Genes involved in the evolution of domestication traits of plants have been isolated (reviewed by Doebley 2006). Interestingly, none of the genes that contributed to the domestication of diploid and ancient polyploid species discovered so far are null alleles: the mutations in these genes caused changes in protein function and/or gene expression rather than a loss of function of the protein, which led to the notion that domestication involved “tinkering” rather than “crippling” of precisely tuned wild species (Doebley 2006).
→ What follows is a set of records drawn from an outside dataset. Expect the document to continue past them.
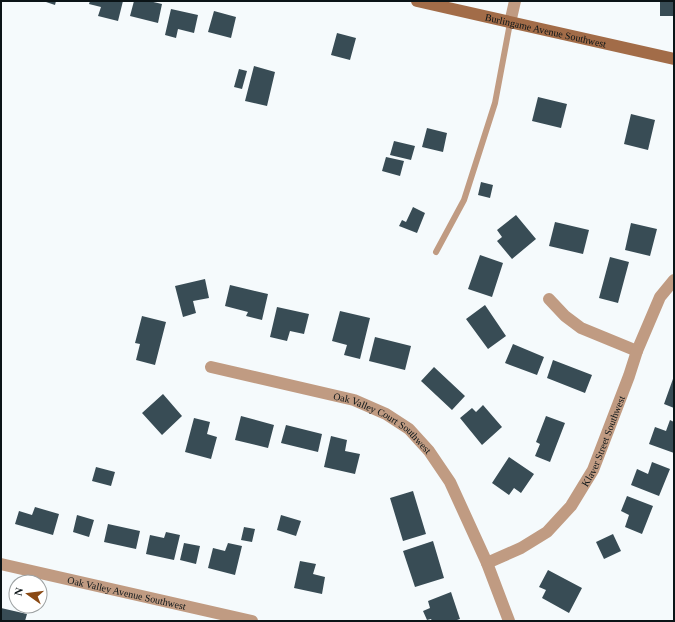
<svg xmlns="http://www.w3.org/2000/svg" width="675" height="622" font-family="'Times New Roman',serif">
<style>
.building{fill:#384c55}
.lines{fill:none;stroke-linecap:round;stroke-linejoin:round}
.lane{stroke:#c09b82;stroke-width:6}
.street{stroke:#c09b82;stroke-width:12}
.secondary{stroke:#a26c48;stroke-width:12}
.labels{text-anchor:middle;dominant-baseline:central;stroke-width:4;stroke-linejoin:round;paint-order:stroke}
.street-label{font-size:10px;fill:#0b1417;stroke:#fff}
</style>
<rect width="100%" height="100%" fill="#f5fafc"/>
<path class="building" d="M43,1h13l-1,4z
M90,1h33l-5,20 -20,-5 3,-9 -12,-3z
M134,1h15l13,3 -4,19 -28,-7z
M660,1h14v15h-14z
M171,9l27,6 -4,18 -16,-4 -2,9 -11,-3z
M214,11l22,6 -5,21 -23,-6z
M337,33l19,5 -6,22 -19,-5z
M254,66l21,6 -8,34 -22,-5z
M239,69l8,2 -5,18 -8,-2z
M538,97l29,7 -6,24 -29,-7z
M631,114l24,6 -7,30 -24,-6z
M427,128l20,5 -4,19 -21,-5z
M394,141l21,5 -4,14 -21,-5z
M386,157l18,4 -4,15 -18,-5z
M481,182l12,3 -3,13 -12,-3z
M413,207l12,6 -8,20 -18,-7 3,-6 4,2z
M516,215l20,24 -24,20 -15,-18 5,-4 -5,-7z
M555,222l34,8 -6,24 -34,-8z
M631,223l26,6 -7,27 -25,-6z
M480,255l23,8 -11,34 -24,-8z
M610,257l19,5 -11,41 -19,-5z
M205,279l4,19 -16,3 3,12 -13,4 -8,-31z
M230,285l38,9 -6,26 -16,-4 2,-4 -23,-6z
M485,305l21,31 -18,13 -22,-30z
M277,307l32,7 -5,20 -14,-3 -3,10 -17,-4z
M340,311l30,7 -10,41 -16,-4 3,-10 -15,-4z
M142,316l24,6 -11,43 -19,-5 4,-16 -5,-1z
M375,337l36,9 -6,24 -36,-9z
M513,344l31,13 -7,18 -32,-12z
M553,360l39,15 -7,18 -38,-15z
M434,367l31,29 -13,14 -31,-29z
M674,376v32l-10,-4z
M163,394l19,22 -20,19 -20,-22z
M483,405l19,22 -20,18 -22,-27 12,-10 4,4z
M241,416l33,9 -6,23 -33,-8z
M546,416l19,7 -15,39 -15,-6 5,-12 -4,-2z
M194,418l16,4 -3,12 10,3 -6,22 -26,-7z
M670,420l4,2v31l-25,-9 6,-17 11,4z
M286,425l36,9 -4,18 -37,-9z
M331,436l16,4 -2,11 15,3 -5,20 -31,-7z
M509,457l25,17 -13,19 -7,-5 -5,7 -17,-12z
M652,462l18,7 -11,27 -28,-11 6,-16 11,5z
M96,467l19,5 -4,14 -19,-5z
M413,491l13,43 -23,7 -13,-43z
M627,496l26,10 -11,28 -17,-7 4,-12 -8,-4z
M35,507l24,7 -6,21 -38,-11 4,-13 13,4z
M77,515l17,5 -5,17 -16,-5z
M281,515l20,6 -5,15 -19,-6z
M108,524l32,7 -4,18 -32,-7z
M244,527l11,2 -3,13 -11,-2z
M166,532l14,3 -6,25 -28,-6 4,-19 14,3z
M613,534l8,17 -17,8 -8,-17z
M433,541l11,37 -29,9 -12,-36z
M184,543l16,3 -4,18 -16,-4z
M228,543l14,3 -7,29 -27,-7 5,-20 12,3z
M300,561l16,3 -3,10 12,3 -3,17 -28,-6z
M548,570l34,18 -13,25 -27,-15 4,-8 -7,-3z
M451,592l9,27 -6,2h-22l-1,-2 -4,1 -4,-9 7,-3 -2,-7z
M1,608l26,6 -2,7h-24z"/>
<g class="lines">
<path class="lane" d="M436,252l28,-52 31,-97 15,-80"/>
<g class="street">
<path d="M510,23l5,-22"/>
<path d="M549,299l16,17 16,12 56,23"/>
<path id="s1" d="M211,367l143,33 32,14 23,15 20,22 21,31 37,81 22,58"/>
<path id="s2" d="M487,563l34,-15 26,-16 24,-26 22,-36 36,-94 8,-25 23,-54 14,-17"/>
<path id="s3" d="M1,564l251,57"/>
</g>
<path class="secondary" id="s4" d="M417,1l257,58"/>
</g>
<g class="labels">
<g class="street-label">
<text stroke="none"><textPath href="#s4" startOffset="132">Burlingame Avenue Southwest</textPath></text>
<text stroke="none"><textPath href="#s1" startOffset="183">Oak Valley Court Southwest</textPath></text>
<text stroke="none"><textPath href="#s2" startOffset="176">Klaver Street Southwest</textPath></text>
<text stroke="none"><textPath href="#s3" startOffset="129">Oak Valley Avenue Southwest</textPath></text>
</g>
</g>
<rect width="675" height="622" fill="none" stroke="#0b1417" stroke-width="4"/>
<g transform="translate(28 594) rotate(284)"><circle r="19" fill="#ffffff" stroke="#9da1a2"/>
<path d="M0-3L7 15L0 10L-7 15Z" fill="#8a4914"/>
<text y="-6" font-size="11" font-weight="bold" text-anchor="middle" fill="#0b1417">N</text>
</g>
</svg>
Dubcovsky and Dvorak (2007) further proposed that, in contrast to the case of diploid species, null mutations of one of the duplicate or triplicate homologous gene copies may have only subtle effects and thus may appear as “tinkering” mutations with a potential to generate adaptive variation in a young polyploid species like wheat. Our results in soybean, a paleopolyploid plant, are consistent with this idea on the point that disruption of one of duplicated genes is involved in adaptation to a particular environment.

Overall, our results thus illustrate that a retrotransposon insertion that causes loss of function of a gene product can be involved in adaptive evolution when the gene is duplicated. The environmental factor(s) that activate transposition of SORE-1 remains to be examined. It is tempting to speculate that plant cells positively regulate transposition of retrotransposons because of their potential advantages to the host and utilize them as a means of diversification, although plant cells normally suppress their transposition by epigenetic mechanisms. In this context, the utility of the retrotransposon as a mutagen is expanded by gene duplication because of the buffering effect brought about by gene duplication.